Ser Milus didn’t even turn his head. There was no warning. One moment, he was leaning on his war-hammer, and the next, he had tossed Dirk Throatlash into the mud, face first, and still had one arm behind his back.
‘Wrong,’ he said.
‘Jesus
Ser Milus let him up. He smiled, because now he had their attention.
‘We’re all going to practise at the pell, every day we don’t fight on the wall,’ he said, conversationally. ‘Like it was real. I’ll teach you how. And if you can cut through it – good!’ He grinned. ‘And then you can demonstrate your zeal by helping put in the next pell.’ He pointed to John Lee. ‘You have an accurate cut.’
Lee shrugged. ‘I cut a lot of wood.’
‘Try again. But this time, cut as if you were fighting a man.’ Ser Milus waved at the pell.
The shipman stepped up and lifted his axe, like a man preparing to hit a ball.
Ser Milus nodded approvingly. ‘Good guard.’
The former shipman cut at the pell, and a chip of wood flew. He got the axe back to his shoulder and cut again.
Ser Milus let him go on for ten cuts. He was breathing hard, and his tenth cut wasn’t nearly as strong as the ninth.
Milus twirled his grey moustache with his left hand. ‘Leave off. Breathe.’ He nodded. ‘Watch.’
He stepped up to the pell, his pole-axe held under hand.
He cut up with the back-spike, and it just touched the post. He danced to the right on his toes, despite his armour, and his cut finished with the pole-axe head behind his shoulder – a very similar position to that of the shipman’s axe. Then he cut down, again stepping lightly, and the hammer-head slammed into the post, leaving four deep gouges. The knight stepped like a cat, back and then forward, powering the spearhead in an underhanded thrust – stepped wide, as if avoiding a blow, and reversed the pole-axe. The spike slammed sideways into the post, bounced, and Ser Milus was close into the pole and shortened his grip for another strike.
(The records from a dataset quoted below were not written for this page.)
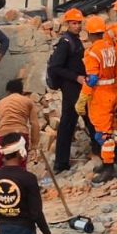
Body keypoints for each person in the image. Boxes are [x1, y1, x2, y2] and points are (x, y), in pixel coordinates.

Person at [82, 16, 117, 185]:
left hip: (100, 95)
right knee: (110, 130)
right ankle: (112, 160)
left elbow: (91, 79)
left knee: (104, 134)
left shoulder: (92, 53)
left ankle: (109, 166)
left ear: (90, 34)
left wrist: (83, 97)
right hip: (113, 90)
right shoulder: (111, 48)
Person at [47, 9, 86, 173]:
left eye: (78, 23)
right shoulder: (65, 43)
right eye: (73, 23)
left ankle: (61, 162)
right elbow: (56, 67)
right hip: (71, 87)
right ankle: (61, 163)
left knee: (68, 123)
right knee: (69, 122)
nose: (77, 26)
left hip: (76, 86)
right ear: (67, 24)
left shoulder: (75, 40)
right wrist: (76, 77)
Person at [0, 79, 41, 171]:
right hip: (20, 135)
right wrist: (34, 145)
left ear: (8, 91)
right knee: (20, 165)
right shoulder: (28, 102)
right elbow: (34, 124)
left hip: (2, 135)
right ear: (22, 91)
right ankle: (19, 183)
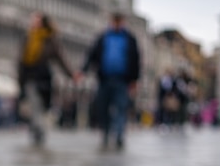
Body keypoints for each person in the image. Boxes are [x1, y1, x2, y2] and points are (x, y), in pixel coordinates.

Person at [79, 12, 141, 149]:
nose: (117, 24)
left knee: (120, 107)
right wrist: (83, 70)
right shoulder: (103, 37)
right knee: (103, 107)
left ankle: (119, 134)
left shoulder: (130, 39)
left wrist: (135, 80)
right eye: (115, 21)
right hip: (104, 78)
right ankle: (106, 133)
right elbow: (92, 54)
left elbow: (136, 60)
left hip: (122, 80)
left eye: (119, 21)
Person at [18, 12, 76, 146]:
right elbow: (21, 60)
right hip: (29, 77)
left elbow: (60, 58)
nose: (33, 23)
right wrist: (19, 78)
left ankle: (37, 129)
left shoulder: (50, 39)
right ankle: (39, 130)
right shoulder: (28, 37)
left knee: (41, 107)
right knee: (34, 105)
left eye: (36, 21)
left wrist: (71, 74)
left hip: (43, 77)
Lee nodded. ‘I could almost see the man you was fighting,’ he admitted.
Gwillam prided himself as a good man of arms, and he sprang forward. ‘Let me try,’ he said. His own weapon was a heavy spear with a head as long as his arm and as wide as the palm of his hand. He sprang forward on the balls of his feet, cut the pell – twice from one side, once from the other, and backed away.
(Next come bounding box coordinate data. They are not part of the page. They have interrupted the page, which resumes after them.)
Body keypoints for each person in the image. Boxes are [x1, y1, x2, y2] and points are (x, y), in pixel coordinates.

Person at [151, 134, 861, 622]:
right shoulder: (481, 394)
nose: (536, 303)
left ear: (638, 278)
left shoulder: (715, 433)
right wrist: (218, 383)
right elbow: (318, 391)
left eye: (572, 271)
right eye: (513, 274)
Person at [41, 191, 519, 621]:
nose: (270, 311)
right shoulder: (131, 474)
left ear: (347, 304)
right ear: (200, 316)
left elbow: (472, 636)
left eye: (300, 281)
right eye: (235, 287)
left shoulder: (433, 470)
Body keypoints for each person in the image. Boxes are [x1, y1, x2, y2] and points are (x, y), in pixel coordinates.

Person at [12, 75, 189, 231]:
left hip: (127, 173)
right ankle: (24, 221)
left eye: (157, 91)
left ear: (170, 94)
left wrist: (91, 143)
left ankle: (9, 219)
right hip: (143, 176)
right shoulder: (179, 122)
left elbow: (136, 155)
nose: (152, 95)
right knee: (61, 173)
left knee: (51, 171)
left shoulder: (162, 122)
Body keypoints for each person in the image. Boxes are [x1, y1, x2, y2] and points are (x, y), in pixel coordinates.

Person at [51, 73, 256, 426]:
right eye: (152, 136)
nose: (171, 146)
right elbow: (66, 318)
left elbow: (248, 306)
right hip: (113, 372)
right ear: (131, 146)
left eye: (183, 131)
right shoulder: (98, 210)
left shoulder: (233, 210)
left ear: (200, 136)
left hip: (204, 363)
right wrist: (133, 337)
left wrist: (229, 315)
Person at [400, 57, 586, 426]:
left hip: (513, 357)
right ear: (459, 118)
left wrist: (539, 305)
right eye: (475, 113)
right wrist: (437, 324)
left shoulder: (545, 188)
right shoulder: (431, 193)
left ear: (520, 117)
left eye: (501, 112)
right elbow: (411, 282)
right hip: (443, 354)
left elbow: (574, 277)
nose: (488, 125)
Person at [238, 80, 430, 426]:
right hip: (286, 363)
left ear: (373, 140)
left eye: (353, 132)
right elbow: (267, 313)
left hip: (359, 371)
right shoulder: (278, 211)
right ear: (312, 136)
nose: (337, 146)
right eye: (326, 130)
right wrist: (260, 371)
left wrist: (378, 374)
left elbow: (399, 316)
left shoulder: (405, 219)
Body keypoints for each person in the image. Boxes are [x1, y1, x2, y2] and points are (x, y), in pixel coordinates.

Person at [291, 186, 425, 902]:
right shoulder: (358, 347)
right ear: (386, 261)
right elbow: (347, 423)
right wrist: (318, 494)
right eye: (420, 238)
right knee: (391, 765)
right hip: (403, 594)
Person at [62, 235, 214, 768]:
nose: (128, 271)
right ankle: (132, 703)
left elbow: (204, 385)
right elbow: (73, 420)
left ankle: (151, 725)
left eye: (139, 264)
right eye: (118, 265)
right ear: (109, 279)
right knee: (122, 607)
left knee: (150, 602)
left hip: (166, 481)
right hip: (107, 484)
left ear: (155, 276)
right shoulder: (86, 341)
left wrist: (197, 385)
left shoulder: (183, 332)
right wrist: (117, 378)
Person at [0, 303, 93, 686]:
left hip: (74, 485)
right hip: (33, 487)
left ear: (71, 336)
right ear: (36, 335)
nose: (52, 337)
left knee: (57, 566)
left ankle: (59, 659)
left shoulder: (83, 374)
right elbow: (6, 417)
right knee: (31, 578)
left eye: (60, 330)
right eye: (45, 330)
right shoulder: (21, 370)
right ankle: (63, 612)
‘But use your hips,’ Ser Milus said. ‘More power in your hips than in your arms. Save your arms; they get tired the fastest.’ He nodded to them. ‘It’s just work, friends. The smith practises his art every day – the pargeter daubs, the farmer ploughs, the shipman works his ship. Bad soldiers lie on their backs. Good soldiers do this. All day, every day.’
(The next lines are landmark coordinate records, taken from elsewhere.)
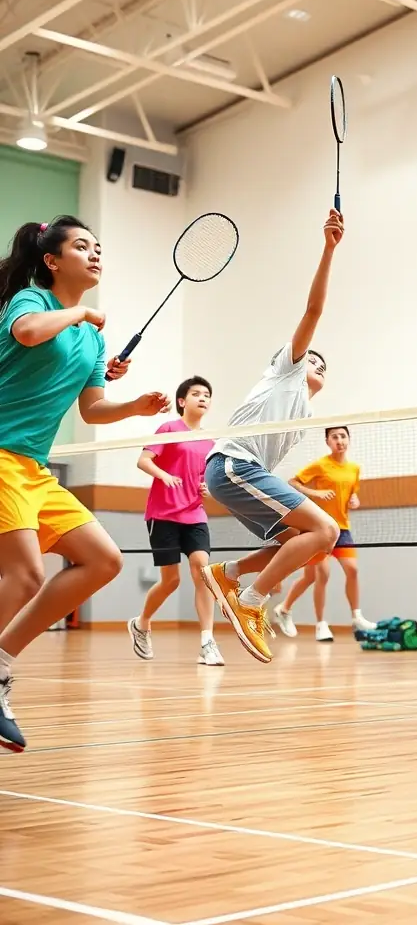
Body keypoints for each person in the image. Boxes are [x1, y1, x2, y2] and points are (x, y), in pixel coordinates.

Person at [0, 216, 170, 753]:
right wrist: (80, 314)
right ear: (52, 261)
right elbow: (26, 335)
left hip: (34, 468)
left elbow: (93, 410)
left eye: (99, 247)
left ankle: (0, 668)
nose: (95, 255)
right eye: (82, 246)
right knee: (25, 574)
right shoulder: (34, 302)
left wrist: (136, 408)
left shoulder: (93, 338)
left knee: (103, 560)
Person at [202, 209, 345, 664]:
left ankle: (229, 573)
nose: (317, 367)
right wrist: (329, 248)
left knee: (298, 543)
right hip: (232, 465)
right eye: (313, 362)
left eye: (326, 368)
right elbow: (314, 310)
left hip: (241, 471)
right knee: (326, 530)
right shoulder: (286, 372)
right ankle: (251, 601)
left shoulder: (303, 410)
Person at [128, 376, 224, 666]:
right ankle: (141, 623)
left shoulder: (211, 441)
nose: (203, 398)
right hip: (163, 514)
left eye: (207, 394)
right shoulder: (168, 428)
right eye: (196, 393)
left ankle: (207, 641)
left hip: (195, 513)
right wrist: (163, 475)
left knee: (203, 572)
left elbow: (209, 477)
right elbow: (144, 460)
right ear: (182, 401)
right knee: (171, 581)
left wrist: (210, 488)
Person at [272, 427, 377, 641]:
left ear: (349, 439)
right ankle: (320, 624)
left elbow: (352, 491)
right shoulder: (320, 465)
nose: (340, 440)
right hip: (318, 528)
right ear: (328, 441)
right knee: (321, 575)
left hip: (343, 529)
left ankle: (356, 616)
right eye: (335, 437)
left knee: (352, 570)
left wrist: (354, 499)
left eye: (343, 436)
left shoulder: (354, 468)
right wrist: (316, 492)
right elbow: (293, 482)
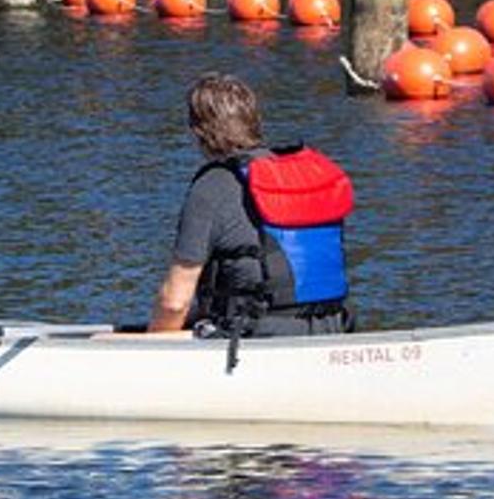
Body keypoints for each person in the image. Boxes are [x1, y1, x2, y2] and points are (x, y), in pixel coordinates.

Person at [148, 72, 355, 338]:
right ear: (254, 122)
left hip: (256, 336)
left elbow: (175, 302)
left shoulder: (213, 185)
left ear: (197, 131)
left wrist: (151, 344)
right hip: (332, 327)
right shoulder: (301, 174)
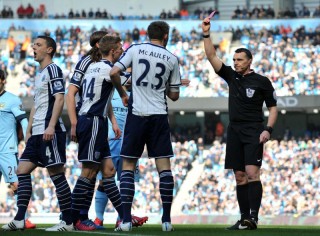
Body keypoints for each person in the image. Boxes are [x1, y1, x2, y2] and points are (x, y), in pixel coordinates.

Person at [201, 17, 278, 230]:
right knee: (239, 176)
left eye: (240, 60)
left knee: (253, 173)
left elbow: (273, 108)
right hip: (234, 130)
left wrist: (268, 130)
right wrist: (206, 33)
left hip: (254, 130)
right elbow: (211, 55)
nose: (235, 63)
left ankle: (253, 217)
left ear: (249, 61)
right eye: (234, 59)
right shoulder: (231, 76)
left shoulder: (262, 81)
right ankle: (244, 218)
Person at [67, 32, 147, 231]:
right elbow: (129, 79)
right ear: (112, 51)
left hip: (96, 121)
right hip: (93, 121)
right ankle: (71, 219)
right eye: (120, 49)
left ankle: (125, 217)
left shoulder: (93, 67)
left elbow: (103, 94)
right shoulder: (110, 70)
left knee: (109, 171)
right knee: (88, 172)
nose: (122, 52)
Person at [110, 20, 181, 232]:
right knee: (164, 168)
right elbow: (175, 96)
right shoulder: (172, 58)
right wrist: (164, 85)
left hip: (137, 114)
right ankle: (167, 220)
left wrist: (124, 93)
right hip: (158, 115)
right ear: (166, 36)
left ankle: (125, 220)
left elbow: (114, 72)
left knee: (128, 167)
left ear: (148, 34)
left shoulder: (136, 49)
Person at [2, 36, 73, 232]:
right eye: (34, 44)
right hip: (36, 133)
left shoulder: (54, 69)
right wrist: (29, 128)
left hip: (51, 131)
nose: (33, 47)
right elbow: (36, 104)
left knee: (57, 174)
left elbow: (59, 99)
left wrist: (50, 126)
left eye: (38, 45)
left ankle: (67, 221)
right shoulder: (39, 73)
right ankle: (19, 219)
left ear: (49, 50)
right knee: (21, 170)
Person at [93, 87, 149, 228]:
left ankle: (121, 218)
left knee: (127, 180)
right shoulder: (111, 91)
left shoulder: (138, 93)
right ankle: (99, 218)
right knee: (104, 182)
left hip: (130, 145)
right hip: (110, 143)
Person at [0, 69, 36, 230]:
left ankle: (24, 218)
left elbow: (22, 120)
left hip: (6, 150)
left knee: (16, 184)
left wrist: (28, 138)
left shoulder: (12, 100)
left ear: (2, 80)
Throatlash shook his head. ‘My arms are tired already,’ he said.
Ser Milus nodded. ‘The irks ain’t tired.’
Southford by Albinkirk – Prior Ser Mark Wishart
The king sent two messengers with the knights when the Prior took his men north-west from Albinkirk’s souther suburb, Southford. The Prior moved his men carefully over the ground, their black surcotes somehow blending into the undergrowth. His men rode easily through the densest stands of woods, through thickets of spring briars.
They halted frequently. Men would dismount and creep forward, usually over the brow of a steep hill, and wave them forward.